Her parents’ bedroom was on the list of rooms she wasn’t allowed to enter as a child, so she’d only seen the inside twice: once when she knocked on their door crying after getting sick in bed, and again during a thunderstorm that shook the entire house. Both times, Mother ushered her back to her own bedroom, refusing to let her inside. Now, she couldn’t help wondering if she was about to find out why.
After two tries, she found the right key, unlocked the door, and stepped inside. Like the rest of the furniture in Blackwood Manor, the bed, dressers, and armoire were mahogany carved with scrolls, leaves, floral swags, and lions’ heads.
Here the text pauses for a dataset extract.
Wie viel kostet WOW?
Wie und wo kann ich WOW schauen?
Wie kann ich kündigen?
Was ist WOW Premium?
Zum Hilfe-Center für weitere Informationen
The posts of the four-poster bed were as big around as trees, with marble finials and fluted columns. Matching brocade lamps with tasseled fringe sat on the bedside tables, and religious paintings and crucifixes adorned every flocked wall. Julia remembered the night of the thunderstorm; Mother opening the door and lightning flashing on a portrait behind her shoulder—Jesus on the cross, his eyes rolled back in his head, blood running from an open gash in his ribcage. Afterward, Julia had nightmares for weeks. And she never went to her parents’ bedroom again, no matter how sick or scared she was.
Oddly, the rest of the rooms in the house—the ones Julia used to be allowed to enter anyway—were free of religious images and crosses. Even stranger, Mother agreed with Father that the common areas, where they occasionally entertained clients, were no place for them. Father said he didn’t want the house filled with spiritual things because he didn’t want to push religion on others. But Julia always sensed his impatience—bordering on resentment—with Mother’s beliefs, especially when she insisted on turning every serious conversation into a Bible lesson and praying on the rare occasion they went out to dinner. He’d go along with it for a while; then he’d roll his eyes and change the subject. For reasons Julia never understood, it was the only time he stood up to Mother, and the only time Mother conceded.